EXCERPTED RECORDS:
------------------------------------------------------------------------

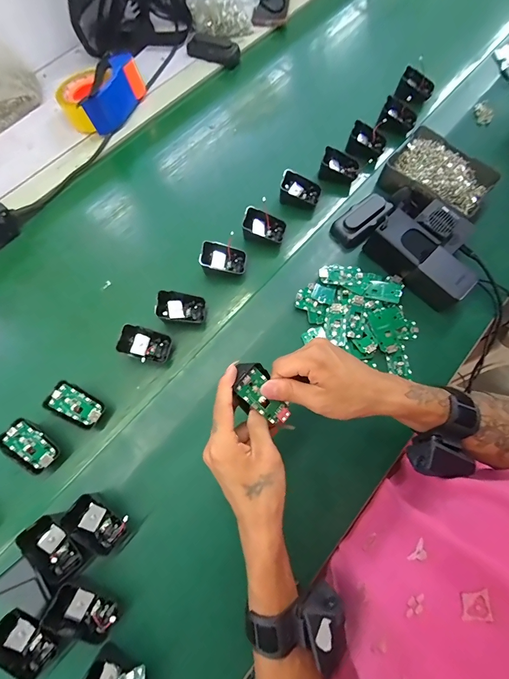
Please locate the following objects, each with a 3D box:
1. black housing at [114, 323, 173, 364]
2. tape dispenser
[{"bbox_3d":[-0.152,0.008,0.466,0.063,0.039,0.046,12,72,7],"label":"black housing"},{"bbox_3d":[-0.292,-0.464,0.618,0.106,0.065,0.146,34,76,13],"label":"tape dispenser"}]

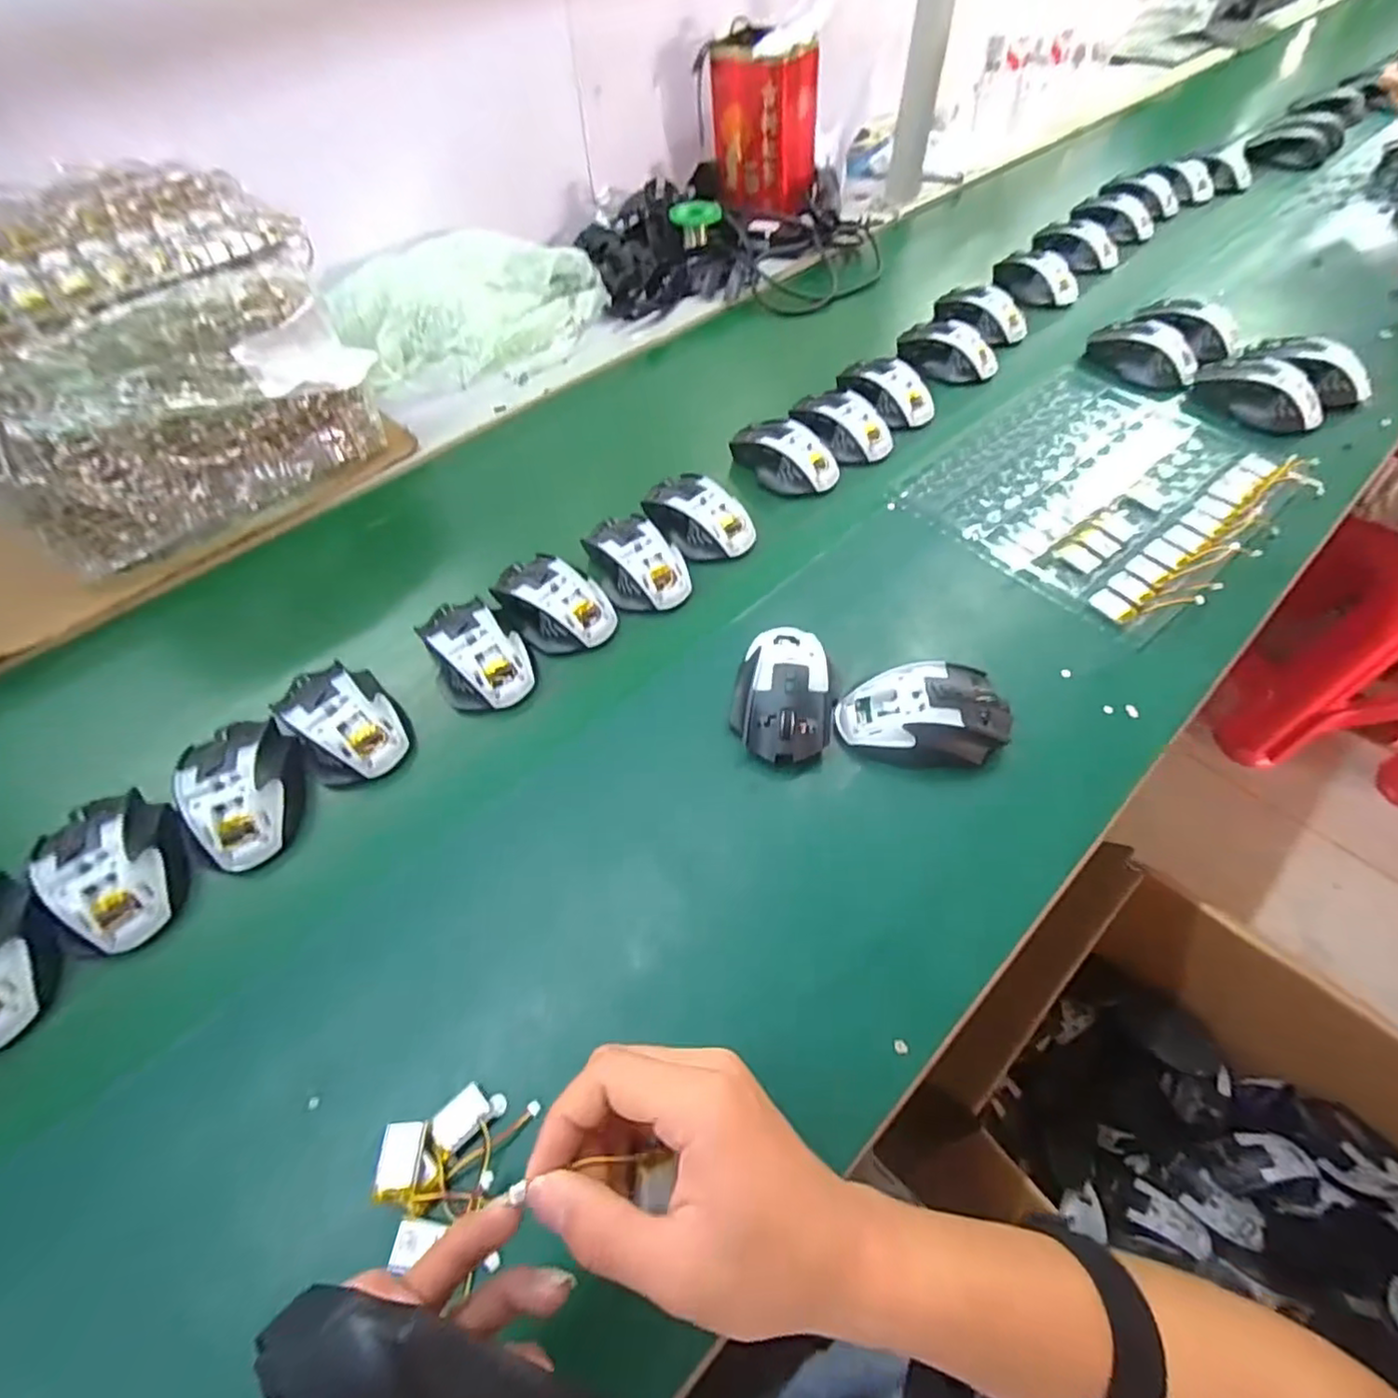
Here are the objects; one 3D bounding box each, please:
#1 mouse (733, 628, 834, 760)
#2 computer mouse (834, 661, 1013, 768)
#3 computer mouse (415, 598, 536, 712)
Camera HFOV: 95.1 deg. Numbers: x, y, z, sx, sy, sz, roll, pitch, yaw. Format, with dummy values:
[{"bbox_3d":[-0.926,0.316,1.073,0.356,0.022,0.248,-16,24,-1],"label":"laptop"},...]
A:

------------------------------------------------------------------------

TASK TO CARRY OUT:
Would you please reproduce verbatim the run of lines that opens the listing and ends with the line holding "#3 computer mouse (415, 598, 536, 712)", and only that run, leaving every picture out?

RESULT OF THIS TASK:
Please locate the following objects, each with a 3D box:
1. black housing at [114, 323, 173, 364]
2. tape dispenser
[{"bbox_3d":[-0.152,0.008,0.466,0.063,0.039,0.046,12,72,7],"label":"black housing"},{"bbox_3d":[-0.292,-0.464,0.618,0.106,0.065,0.146,34,76,13],"label":"tape dispenser"}]

Here are the objects; one 3D bounding box each, please:
#1 mouse (733, 628, 834, 760)
#2 computer mouse (834, 661, 1013, 768)
#3 computer mouse (415, 598, 536, 712)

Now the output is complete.